Acabado el día, agradece a aquel que te ha dado el sol para trabajar durante el día y el fuego para iluminar la noche y proveer nuestras necesidades. La noche te da motivos para la acción de gracias; mirando el cielo y contemplando la belleza de las estrellas, ora al Señor del universo que ha hecho todas las cosas con tanta sabiduría. Cuando contemplas a la naturaleza dormida, adora a aquel que con el sueño nos alivia de todas nuestras fatigas y, a través de un poco de descanso, devuelve el vigor a nuestras fuerzas.
Así orarás sin descanso, si tu oración no se contenta con fórmulas y si, por el contrario, te mantienes unido a Dios a lo largo de toda tu existencia, de manera que hagas de tu vida una incesante oración. (San Basilio, Homilía 5)
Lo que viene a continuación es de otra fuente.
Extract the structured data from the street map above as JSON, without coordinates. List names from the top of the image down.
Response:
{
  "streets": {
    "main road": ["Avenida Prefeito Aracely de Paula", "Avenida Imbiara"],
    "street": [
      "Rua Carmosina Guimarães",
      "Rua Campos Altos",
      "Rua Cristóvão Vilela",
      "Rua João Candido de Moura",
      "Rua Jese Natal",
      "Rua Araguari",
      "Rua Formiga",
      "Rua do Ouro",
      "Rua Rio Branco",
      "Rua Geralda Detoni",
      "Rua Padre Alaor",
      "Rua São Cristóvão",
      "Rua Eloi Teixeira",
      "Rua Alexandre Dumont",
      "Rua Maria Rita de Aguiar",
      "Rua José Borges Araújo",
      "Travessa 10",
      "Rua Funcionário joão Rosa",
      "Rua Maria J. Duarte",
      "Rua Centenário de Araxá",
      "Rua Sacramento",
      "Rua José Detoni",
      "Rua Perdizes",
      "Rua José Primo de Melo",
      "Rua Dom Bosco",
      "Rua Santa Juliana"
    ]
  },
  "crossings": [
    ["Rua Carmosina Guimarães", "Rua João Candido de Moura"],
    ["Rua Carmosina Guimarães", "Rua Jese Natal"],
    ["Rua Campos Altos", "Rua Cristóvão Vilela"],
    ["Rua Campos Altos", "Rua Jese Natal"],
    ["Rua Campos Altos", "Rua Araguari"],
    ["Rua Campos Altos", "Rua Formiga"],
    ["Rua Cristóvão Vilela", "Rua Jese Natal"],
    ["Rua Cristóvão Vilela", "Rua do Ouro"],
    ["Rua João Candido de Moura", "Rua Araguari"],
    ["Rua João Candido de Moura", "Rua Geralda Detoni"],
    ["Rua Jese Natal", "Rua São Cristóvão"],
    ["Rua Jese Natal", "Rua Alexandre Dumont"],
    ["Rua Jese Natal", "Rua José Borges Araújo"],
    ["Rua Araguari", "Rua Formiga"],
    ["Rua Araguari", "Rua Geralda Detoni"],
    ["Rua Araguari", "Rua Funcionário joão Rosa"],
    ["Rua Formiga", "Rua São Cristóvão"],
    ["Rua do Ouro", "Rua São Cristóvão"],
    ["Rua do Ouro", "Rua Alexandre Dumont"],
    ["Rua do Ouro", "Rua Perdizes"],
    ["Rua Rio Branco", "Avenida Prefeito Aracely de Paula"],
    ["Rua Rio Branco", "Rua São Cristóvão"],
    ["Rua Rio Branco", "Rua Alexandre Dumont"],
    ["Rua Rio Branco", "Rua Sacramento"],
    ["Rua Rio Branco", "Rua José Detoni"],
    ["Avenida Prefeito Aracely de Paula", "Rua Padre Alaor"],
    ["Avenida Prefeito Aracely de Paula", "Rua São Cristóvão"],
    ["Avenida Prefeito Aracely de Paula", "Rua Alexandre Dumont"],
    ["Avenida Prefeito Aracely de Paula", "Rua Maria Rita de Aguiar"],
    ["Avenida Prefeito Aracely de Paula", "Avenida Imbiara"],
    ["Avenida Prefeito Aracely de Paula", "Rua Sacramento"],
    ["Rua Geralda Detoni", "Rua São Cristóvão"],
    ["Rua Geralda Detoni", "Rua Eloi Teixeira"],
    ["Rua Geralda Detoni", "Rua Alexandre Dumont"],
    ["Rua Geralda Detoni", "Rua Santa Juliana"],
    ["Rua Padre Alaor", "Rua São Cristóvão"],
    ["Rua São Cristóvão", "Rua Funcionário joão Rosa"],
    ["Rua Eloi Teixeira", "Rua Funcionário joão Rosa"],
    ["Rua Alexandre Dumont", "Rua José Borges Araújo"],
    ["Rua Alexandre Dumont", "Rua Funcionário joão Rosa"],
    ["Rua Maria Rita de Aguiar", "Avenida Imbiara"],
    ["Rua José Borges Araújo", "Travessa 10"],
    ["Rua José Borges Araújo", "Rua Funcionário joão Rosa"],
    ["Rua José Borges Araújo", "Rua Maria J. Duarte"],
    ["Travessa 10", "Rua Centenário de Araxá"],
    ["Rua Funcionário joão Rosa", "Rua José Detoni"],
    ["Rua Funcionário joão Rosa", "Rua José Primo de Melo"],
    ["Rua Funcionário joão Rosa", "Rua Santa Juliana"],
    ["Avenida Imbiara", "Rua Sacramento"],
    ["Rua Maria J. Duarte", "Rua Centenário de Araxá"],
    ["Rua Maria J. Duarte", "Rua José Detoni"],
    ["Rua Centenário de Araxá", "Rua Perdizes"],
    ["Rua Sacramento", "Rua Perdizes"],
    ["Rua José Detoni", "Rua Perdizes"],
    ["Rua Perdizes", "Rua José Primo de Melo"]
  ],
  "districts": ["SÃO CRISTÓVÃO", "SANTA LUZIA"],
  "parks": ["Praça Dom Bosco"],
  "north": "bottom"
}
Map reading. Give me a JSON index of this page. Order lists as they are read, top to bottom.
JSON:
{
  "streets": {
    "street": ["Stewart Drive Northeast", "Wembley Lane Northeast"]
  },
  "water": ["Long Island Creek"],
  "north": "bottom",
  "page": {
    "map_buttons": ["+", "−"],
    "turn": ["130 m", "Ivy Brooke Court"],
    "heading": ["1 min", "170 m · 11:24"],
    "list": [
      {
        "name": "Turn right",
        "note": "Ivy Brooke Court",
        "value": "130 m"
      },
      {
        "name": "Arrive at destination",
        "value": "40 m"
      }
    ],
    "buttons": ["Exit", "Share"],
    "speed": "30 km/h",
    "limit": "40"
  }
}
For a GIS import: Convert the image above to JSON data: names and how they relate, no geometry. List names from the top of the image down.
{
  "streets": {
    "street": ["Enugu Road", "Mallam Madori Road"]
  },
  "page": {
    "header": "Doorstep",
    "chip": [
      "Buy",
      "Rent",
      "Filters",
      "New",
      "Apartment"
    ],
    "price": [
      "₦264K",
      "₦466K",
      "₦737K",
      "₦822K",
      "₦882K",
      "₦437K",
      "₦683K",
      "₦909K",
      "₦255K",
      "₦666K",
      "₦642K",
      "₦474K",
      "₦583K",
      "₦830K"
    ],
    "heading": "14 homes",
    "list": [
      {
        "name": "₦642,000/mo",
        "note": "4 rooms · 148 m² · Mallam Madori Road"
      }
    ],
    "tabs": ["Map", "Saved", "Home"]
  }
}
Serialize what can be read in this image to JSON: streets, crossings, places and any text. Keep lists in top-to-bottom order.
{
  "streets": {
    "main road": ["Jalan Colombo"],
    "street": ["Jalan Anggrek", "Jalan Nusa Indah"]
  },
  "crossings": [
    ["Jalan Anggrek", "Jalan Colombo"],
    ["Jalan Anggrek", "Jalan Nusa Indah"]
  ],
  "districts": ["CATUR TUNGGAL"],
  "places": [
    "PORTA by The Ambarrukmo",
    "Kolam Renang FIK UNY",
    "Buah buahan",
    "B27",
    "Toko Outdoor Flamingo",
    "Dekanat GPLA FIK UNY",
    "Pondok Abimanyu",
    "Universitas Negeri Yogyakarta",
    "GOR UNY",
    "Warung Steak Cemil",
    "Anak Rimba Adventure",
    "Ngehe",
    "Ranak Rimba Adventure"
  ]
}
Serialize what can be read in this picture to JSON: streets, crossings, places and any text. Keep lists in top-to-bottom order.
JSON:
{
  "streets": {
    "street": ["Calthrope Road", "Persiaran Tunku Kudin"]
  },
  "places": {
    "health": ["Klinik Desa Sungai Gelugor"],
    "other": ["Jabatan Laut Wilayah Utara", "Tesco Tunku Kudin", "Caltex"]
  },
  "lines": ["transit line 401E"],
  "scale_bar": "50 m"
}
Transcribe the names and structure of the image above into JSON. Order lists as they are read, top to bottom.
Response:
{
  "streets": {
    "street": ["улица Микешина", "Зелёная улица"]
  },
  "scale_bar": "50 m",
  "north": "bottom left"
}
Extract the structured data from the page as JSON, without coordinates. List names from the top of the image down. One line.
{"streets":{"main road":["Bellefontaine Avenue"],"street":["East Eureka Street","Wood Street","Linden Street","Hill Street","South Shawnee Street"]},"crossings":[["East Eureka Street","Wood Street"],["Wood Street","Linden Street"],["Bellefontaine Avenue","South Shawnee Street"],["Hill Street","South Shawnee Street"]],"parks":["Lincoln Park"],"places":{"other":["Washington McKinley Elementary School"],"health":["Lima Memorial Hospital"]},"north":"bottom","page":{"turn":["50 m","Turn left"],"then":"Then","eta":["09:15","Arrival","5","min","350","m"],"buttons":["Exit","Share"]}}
Nos dice San Basilio que la oración no consiste en emitir un conjunto de frases de manera automática, sino que engloba toda nuestra vida. En cierto sentido este texto de San Basilio me hace pensar en el testimonio vital de todo cristiano. Ser cristiano en todo momento es orar con nuestra propia vida a Dios. Si cada acción, intención y pensamiento tiene como origen poner nuestra voluntad en manos de Dios, es como si orásemos de forma activa.
Pero también nos hace falta hablar a Dios con palabras. Las palabras nos comunican con Dios de una forma especialmente cercana. Tampoco podemos desdeñar orar utilizando formulas, siempre que la oración no sea una formula, sino que cada palabra brote del alma.
"Y de igual manera, el Espíritu viene en ayuda de nuestra flaqueza. Pues nosotros no sabemos cómo pedir para orar como conviene; mas el Espíritu mismo intercede por nosotros con gemidos inefables" (Rm 8, 26)
Incluso si nos somos capaces de articular palabra alguna, el Espíritu intercede por nosotros a Dios. ¿No es maravilloso?